Task prompt: Copy out the lines of the listing word for word, from the line containing "SPC_FAILING_ONLY > 1" through the line containing "Reading left to right, transcribe", both included.

== Supplied material

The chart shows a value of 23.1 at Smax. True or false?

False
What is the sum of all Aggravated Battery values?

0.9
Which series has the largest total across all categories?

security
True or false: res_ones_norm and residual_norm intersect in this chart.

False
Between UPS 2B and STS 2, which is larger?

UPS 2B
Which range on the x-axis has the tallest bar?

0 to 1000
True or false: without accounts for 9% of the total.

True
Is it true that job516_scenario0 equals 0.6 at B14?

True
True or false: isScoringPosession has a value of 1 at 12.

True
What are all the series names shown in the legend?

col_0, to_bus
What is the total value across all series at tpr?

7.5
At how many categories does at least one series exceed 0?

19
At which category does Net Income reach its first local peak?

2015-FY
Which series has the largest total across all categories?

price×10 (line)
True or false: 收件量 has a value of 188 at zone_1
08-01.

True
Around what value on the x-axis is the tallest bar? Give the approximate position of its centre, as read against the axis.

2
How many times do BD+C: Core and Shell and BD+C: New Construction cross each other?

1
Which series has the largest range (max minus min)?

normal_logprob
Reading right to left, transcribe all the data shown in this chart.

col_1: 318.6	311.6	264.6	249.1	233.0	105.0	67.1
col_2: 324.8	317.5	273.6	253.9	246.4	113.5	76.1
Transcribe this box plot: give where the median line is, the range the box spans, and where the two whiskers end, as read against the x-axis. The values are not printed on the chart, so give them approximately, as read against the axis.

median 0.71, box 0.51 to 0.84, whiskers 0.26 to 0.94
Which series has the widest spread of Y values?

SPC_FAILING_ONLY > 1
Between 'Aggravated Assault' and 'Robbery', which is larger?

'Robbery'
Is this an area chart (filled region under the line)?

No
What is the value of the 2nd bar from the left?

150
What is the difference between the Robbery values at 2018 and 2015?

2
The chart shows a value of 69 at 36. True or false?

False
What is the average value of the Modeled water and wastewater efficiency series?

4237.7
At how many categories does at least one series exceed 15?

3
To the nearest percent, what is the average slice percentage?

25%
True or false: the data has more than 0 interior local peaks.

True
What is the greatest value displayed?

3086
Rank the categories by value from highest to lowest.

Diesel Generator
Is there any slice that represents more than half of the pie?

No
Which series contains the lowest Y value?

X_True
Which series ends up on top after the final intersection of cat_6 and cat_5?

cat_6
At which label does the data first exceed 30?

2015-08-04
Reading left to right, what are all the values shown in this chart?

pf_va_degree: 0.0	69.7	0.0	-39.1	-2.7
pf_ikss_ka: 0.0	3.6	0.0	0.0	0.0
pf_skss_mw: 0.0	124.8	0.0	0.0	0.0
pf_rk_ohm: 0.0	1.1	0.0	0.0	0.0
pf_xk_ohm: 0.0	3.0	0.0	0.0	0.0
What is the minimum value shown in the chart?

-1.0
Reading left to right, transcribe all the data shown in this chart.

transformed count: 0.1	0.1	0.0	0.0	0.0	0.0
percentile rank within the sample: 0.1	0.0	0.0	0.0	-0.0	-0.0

====

Response to the task:
SPC_FAILING_ONLY > 1
Between 'Aggravated Assault' and 'Robbery', which is larger?

'Robbery'
Is this an area chart (filled region under the line)?

No
What is the value of the 2nd bar from the left?

150
What is the difference between the Robbery values at 2018 and 2015?

2
The chart shows a value of 69 at 36. True or false?

False
What is the average value of the Modeled water and wastewater efficiency series?

4237.7
At how many categories does at least one series exceed 15?

3
To the nearest percent, what is the average slice percentage?

25%
True or false: the data has more than 0 interior local peaks.

True
What is the greatest value displayed?

3086
Rank the categories by value from highest to lowest.

Diesel Generator
Is there any slice that represents more than half of the pie?

No
Which series contains the lowest Y value?

X_True
Which series ends up on top after the final intersection of cat_6 and cat_5?

cat_6
At which label does the data first exceed 30?

2015-08-04
Reading left to right, what are all the values shown in this chart?

pf_va_degree: 0.0	69.7	0.0	-39.1	-2.7
pf_ikss_ka: 0.0	3.6	0.0	0.0	0.0
pf_skss_mw: 0.0	124.8	0.0	0.0	0.0
pf_rk_ohm: 0.0	1.1	0.0	0.0	0.0
pf_xk_ohm: 0.0	3.0	0.0	0.0	0.0
What is the minimum value shown in the chart?

-1.0
Reading left to right, transcribe all the data shown in this chart.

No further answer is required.